6. En dernier lieu, aux termes de l'article R. 600-5 du code de l'urbanisme : " Par dérogation à l'article R. 611-7-1 du code de justice administrative, et sans préjudice de l'application de l'article R. 613-1 du même code, lorsque la juridiction est saisie d'une requête relative à une décision d'occupation ou d'utilisation du sol régie par le présent code (), les parties ne peuvent plus invoquer de moyens nouveaux passé un délai de deux mois à compter de la communication aux parties du premier mémoire en défense. () ".

7. Les moyens tirés, d'une part, de la méconnaissance des dispositions de l'article R. 431-13 du code de l'urbanisme et, d'autre part, par la voie de l'exception, de l'illégalité du permis de construire initial délivré le 14 septembre 2017, soulevés par la CCI des Hauts-de-France dans son mémoire enregistré le 20 janvier 2022, ont été présentés plus de deux mois après la communication du premier mémoire en défense de la SCI VAL, le 9 novembre 2021. En application des dispositions précitées, ils sont irrecevables et doivent par suite être écartés comme tels.

8. Il résulte de tout ce qui précède que les conclusions en annulation présentées par la CCI des Hauts-de-France doivent être rejetées.

Sur les frais liés au litige :

9. Les dispositions de l'article L. 761-1 du code de justice administrative font obstacle à ce que soit mise à la charge de la commune de Saint-Laurent-Blangy, qui n'est pas partie perdante dans la présente instance, la somme que la CCI des Hauts-de-France demande au titre des frais exposés par elle et non compris dans les dépens.

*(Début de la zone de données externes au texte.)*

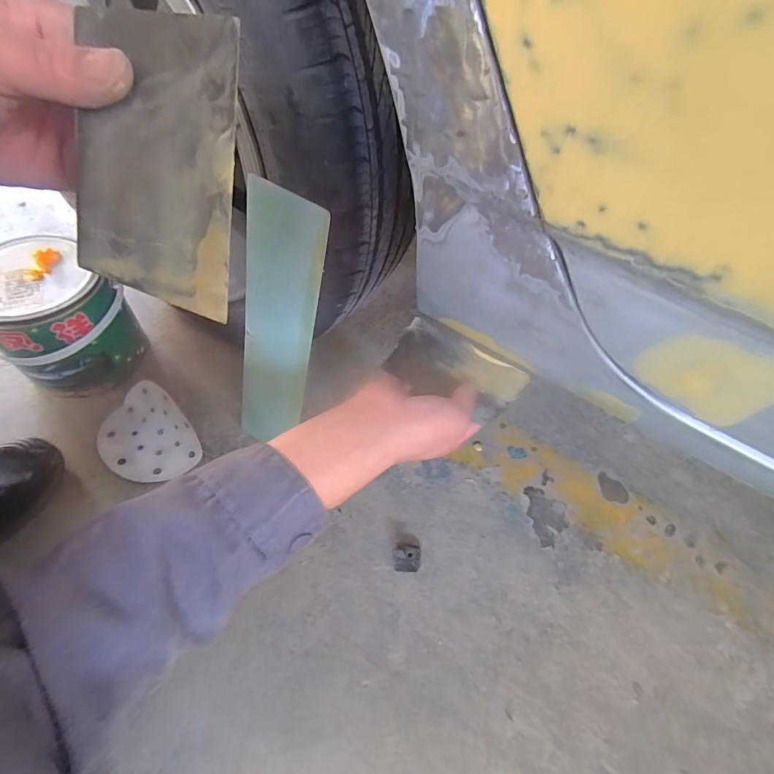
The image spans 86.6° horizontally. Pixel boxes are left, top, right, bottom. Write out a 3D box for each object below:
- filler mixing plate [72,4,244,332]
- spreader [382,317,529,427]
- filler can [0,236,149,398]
[{"bbox_3d":[-0.107,-0.102,0.190,0.073,0.004,0.126,6,99,2],"label":"filler mixing plate"},{"bbox_3d":[0.065,-0.014,0.392,0.124,0.005,0.072,28,64,10],"label":"spreader"},{"bbox_3d":[-0.426,-0.072,0.559,0.144,0.171,0.144,3,57,-4],"label":"filler can"}]

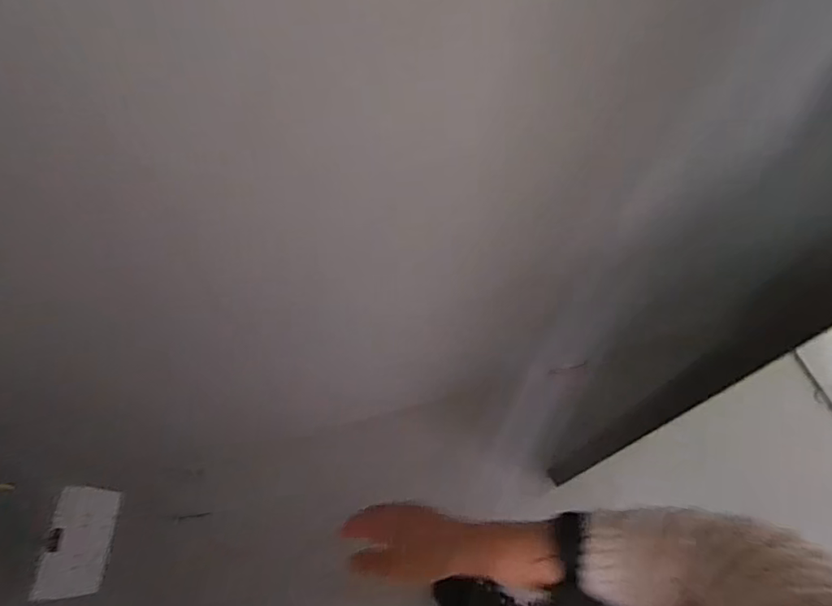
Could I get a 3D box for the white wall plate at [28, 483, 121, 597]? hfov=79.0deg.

Il y a lieu en revanche, de faire application de ces dispositions et de mettre à la charge de la CCI des Hauts-de-France le versement à la commune de Saint-Laurent-Blangy de la somme de 1 500 euros au même titre.

D E C I D E :

Article 1er : La requête de la CCI des Hauts-de-France est rejetée.

Article 2 : La CCI des Hauts-de-France versera à la commune de Saint-Laurent-Blangy une somme de 1 500 euros au titre de l'article L. 761-1 du code de justice administrative.

Article 3 : Le présent jugement sera notifié à la chambre de commerce et d'industrie des Hauts-de-France, à la société civile immobilière VAL et à la commune de Saint-Laurent-Blangy.

Délibéré après l'audience du 12 décembre 2023, à laquelle siégeaient :

Mme Leguin, présidente,

M. Borget, premier conseiller,

Mme Piou, conseillère.

Rendu public par mise à disposition au greffe le 19 janvier 2024.

Le rapporteur,

Signé

J. BORGET

La présidente,

Signé

A-M. LEGUIN La greffière,

Signé

S. SING

La République mande et ordonne au préfet du Pas-de-Calais en ce qui le concerne ou à tous commissaires de justice à ce requis en ce qui concerne les voies de droit commun contre les parties privées, de pourvoir à l'exécution de la présente décision.